Twitter storage on S3
Following Twitter's well publicized scalability problems, I've been wondering if it would be possible to use Amazon's S3 service as a data store for tweets and EC2 to handle tweet distribution. Assuming a rate of 10k tweets/second, it would pretty tricky to do cost effectively, especially given Amazon's new fixed cost / transaction, which makes storing a high volume of small objects extremely expensive.
S3 presents a couple problems as a general purpose structured data store. There is no way to update objects. This limitation leads to a potential solution with a lot of small objects, for instance one object per tweet. Unfortunately PUT operations are expensive at $0.01/1000 PUTs. With a sustained rate of 10k tweets per second, the transaction cost just to write the data into the S3 storage would be around $360 / hour or $3million / year.
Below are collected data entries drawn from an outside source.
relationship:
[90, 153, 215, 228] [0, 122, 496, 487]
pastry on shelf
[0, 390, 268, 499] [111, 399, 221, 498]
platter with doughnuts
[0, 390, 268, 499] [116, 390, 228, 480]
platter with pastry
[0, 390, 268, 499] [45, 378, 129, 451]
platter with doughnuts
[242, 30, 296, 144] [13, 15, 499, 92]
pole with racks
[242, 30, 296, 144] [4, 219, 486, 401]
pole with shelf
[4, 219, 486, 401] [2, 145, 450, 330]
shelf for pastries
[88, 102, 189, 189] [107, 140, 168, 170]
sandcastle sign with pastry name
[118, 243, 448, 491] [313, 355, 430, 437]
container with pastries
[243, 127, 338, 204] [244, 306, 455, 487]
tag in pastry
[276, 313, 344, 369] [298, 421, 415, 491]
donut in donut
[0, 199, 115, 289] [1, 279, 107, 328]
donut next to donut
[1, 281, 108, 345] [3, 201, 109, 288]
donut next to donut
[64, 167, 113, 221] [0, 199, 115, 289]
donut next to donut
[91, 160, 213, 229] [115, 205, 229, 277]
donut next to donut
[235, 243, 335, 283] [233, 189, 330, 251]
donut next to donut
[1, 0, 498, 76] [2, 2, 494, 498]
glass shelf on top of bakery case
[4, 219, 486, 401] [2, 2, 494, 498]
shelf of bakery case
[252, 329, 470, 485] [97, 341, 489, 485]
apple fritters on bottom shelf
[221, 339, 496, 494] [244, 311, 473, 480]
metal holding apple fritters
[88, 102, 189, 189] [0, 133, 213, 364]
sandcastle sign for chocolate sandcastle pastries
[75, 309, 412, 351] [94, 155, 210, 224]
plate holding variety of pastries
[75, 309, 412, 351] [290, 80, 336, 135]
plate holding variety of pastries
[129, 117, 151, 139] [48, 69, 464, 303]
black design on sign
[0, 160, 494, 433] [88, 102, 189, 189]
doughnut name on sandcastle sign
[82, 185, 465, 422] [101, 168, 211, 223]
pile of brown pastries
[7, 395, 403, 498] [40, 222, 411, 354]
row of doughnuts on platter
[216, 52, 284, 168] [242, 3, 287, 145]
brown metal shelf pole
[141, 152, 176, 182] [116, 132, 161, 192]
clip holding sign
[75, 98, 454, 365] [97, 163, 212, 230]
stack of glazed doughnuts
So obviously multiple tweets would have to be blocked into a larger PUT. This has some merit because S3 does allow random access using HTTP ranges on GETs. But it immediately leads to two new problems. How are the tweets indexed (ie how do you find all the tweets by one user), and how is data queried before it is flushed to S3?
Because Twitter doesn't have a high data integrity requirement, unlike say banking transaction servers, it might be possible to manage indexes on EC2 which are periodically flushed to S3, but this very quickly turns into a complicated solution.
S3's fixed transaction costs are unfortunate because it changes the economics for write intensive applications, and relegates the service to a large static object cache. (Update: I removed a comparison with GFS here.)